A consortium led by Pakistani utility Engro Corporation (Engro) and Chinese developer China Machinery Engineering Corporation (CMEC) has secured a loan of $1.5 billion from 16 Chinese and Pakistani institutions to fund a coal mining and power project in Thar Block II.
On the China side, lenders include China Development Bank, Industrial and Commercial Bank of China and China Construction Bank. Pakistani financiers meanwhile comprise Habib Bank, United Bank, Bank Alfalah, Faysal Bank, Askari Bank, Sindh Bank, the Bank of Punjab, Nib Bank, Habib Metropolitan Bank, Meezan Bank, Soneri Bank, Pak Brunei Investment Company and National Bank of Pakistan.
The transaction will see $821 million go towards power financing and $700 million earmarked for the mine. The loan agreement, signed on 21 December in Beijing, is awaiting final clearance.
The project is the first to be financed under China’s One-Belt-One-Road (OBOR) initiative, a development framework focused on connectivity and cooperation among countries in Eurasia.
It also falls under the remit of agreements, worth $46 billion, signed under the China-Pakistan Economic Corridor (CPEC).

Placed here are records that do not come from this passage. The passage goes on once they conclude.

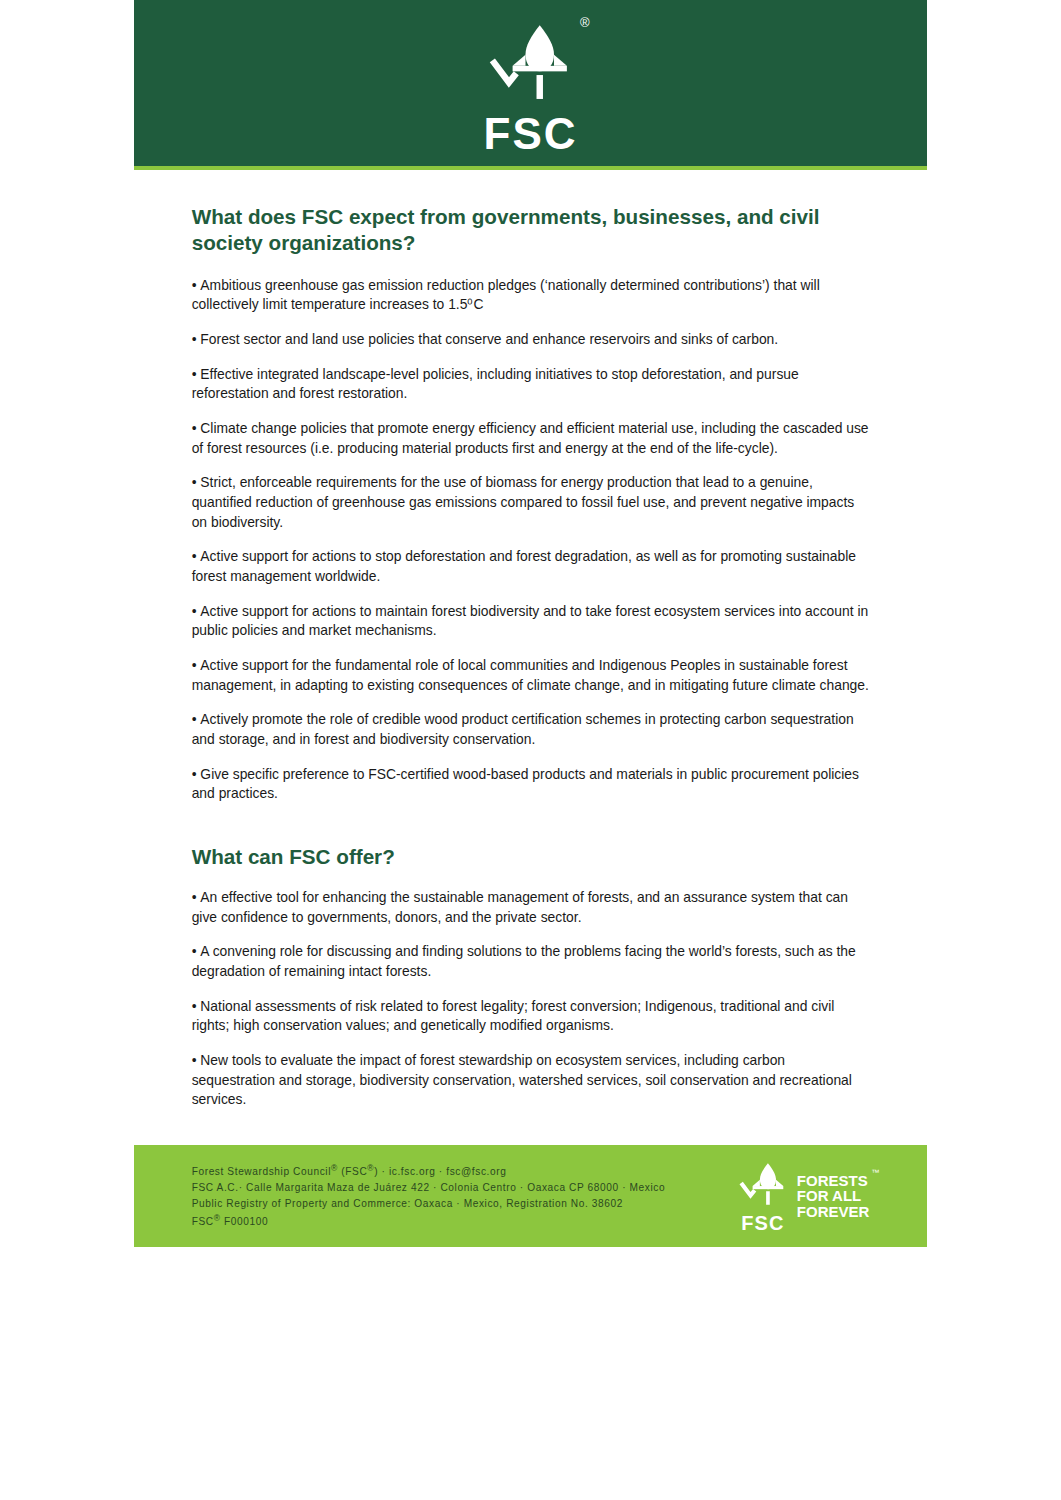FSC®
What does FSC expect from governments, businesses, and civil society organizations?
Ambitious greenhouse gas emission reduction pledges (‘nationally determined contributions’) that will collectively limit temperature increases to 1.5⁰C
Forest sector and land use policies that conserve and enhance reservoirs and sinks of carbon.
Effective integrated landscape-level policies, including initiatives to stop deforestation, and pursue reforestation and forest restoration.
Climate change policies that promote energy efficiency and efficient material use, including the cascaded use of forest resources (i.e. producing material products first and energy at the end of the life-cycle).
Strict, enforceable requirements for the use of biomass for energy production that lead to a genuine, quantified reduction of greenhouse gas emissions compared to fossil fuel use, and prevent negative impacts on biodiversity.
Active support for actions to stop deforestation and forest degradation, as well as for promoting sustainable forest management worldwide.
Active support for actions to maintain forest biodiversity and to take forest ecosystem services into account in public policies and market mechanisms.
Active support for the fundamental role of local communities and Indigenous Peoples in sustainable forest management, in adapting to existing consequences of climate change, and in mitigating future climate change.
Actively promote the role of credible wood product certification schemes in protecting carbon sequestration and storage, and in forest and biodiversity conservation.
Give specific preference to FSC-certified wood-based products and materials in public procurement policies and practices.
What can FSC offer?
An effective tool for enhancing the sustainable management of forests, and an assurance system that can give confidence to governments, donors, and the private sector.
A convening role for discussing and finding solutions to the problems facing the world’s forests, such as the degradation of remaining intact forests.
National assessments of risk related to forest legality; forest conversion; Indigenous, traditional and civil rights; high conservation values; and genetically modified organisms.
New tools to evaluate the impact of forest stewardship on ecosystem services, including carbon sequestration and storage, biodiversity conservation, watershed services, soil conservation and recreational services.
Forest Stewardship Council® (FSC®) · ic.fsc.org · fsc@fsc.org
FSC A.C.· Calle Margarita Maza de Juárez 422 · Colonia Centro · Oaxaca CP 68000 · Mexico
Public Registry of Property and Commerce: Oaxaca · Mexico, Registration No. 38602
FSC® F000100
FSC
FORESTS™
FOR ALL
FOREVER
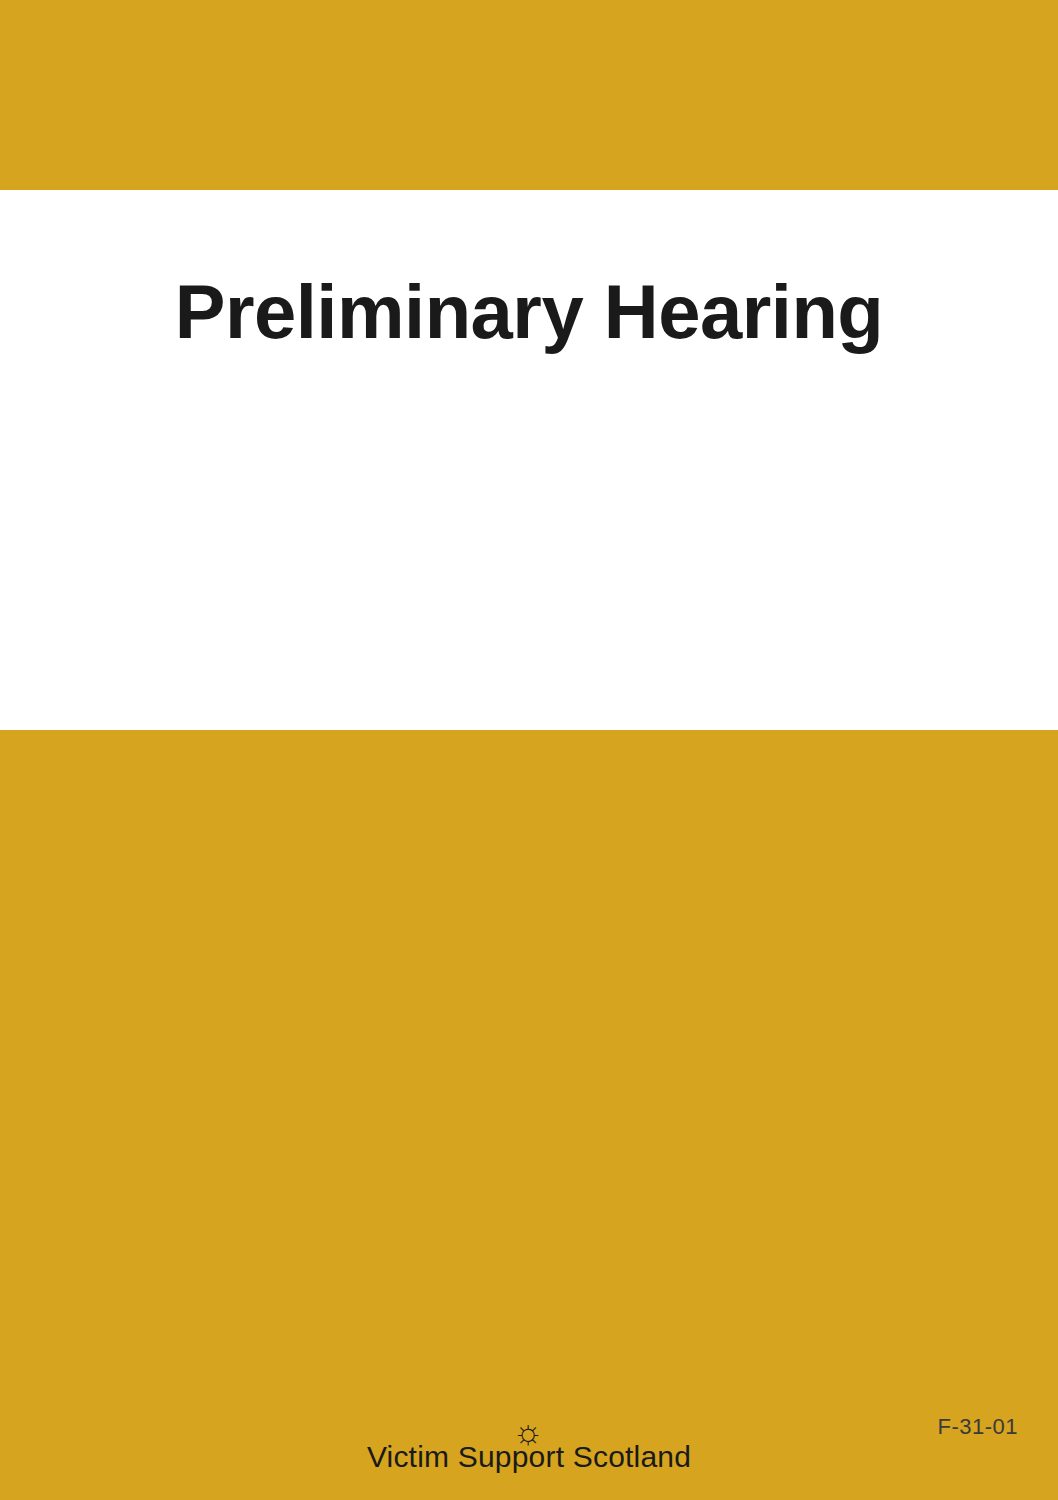Preliminary Hearing
F-31-01
☼ Victim Support Scotland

The total cost of upgrading the mine’s production to 3.8 million tons per annum is estimated at about $900 million. Construction of the 660-megawatt power plant is expected to cost $1 billion. Of the total project investment, around $1.2 billion comes from China. The Pakistani government has provided a sovereign guarantee of $700 million for financing the mine.
The facility is managed by Sindh Engro Coal Mining Company, a joint venture between the Government of Sindh, Engro, various Pakistani and Chinese strategic and financial investors and CMEC. The power plant is being developed by Engro Powergen, a tie-up between Engro, CMEC and a Pakistani financial investor.
Advising both project companies, Amanda Yao, a Beijing-based partner at law firm Pinsent Masons, believes that the project shows how the OBOR initiative can yield infrastructure development in countries like Pakistan.
The power plant is one of a series of energy projects designed to help the country resolve its energy crisis and reduce its over-dependency on imported oil and gas, she said.
The power generated by the plant will be purchased by the local government, according to Yao. She added that a revolving account will be set up for Engro Powergen to obtain a minimum of 22 percent of monthly power revenue from the government, as part of the supplemental agreement designed to protect Chinese investments.
Yao observed that Chinese contractors are starting to show interest in making direct investments in the project companies. Their aim, she said, is not only to win the engineering and construction contracts but also enjoy the long-term investment returns from utility projects.
The next project coming up from the CPEC is a coal-fired plant with combined capacity of 1.4-gigawatt. Developed by Shanghai Electric Group, it is expected to cost $2 billion and become operational in 2018.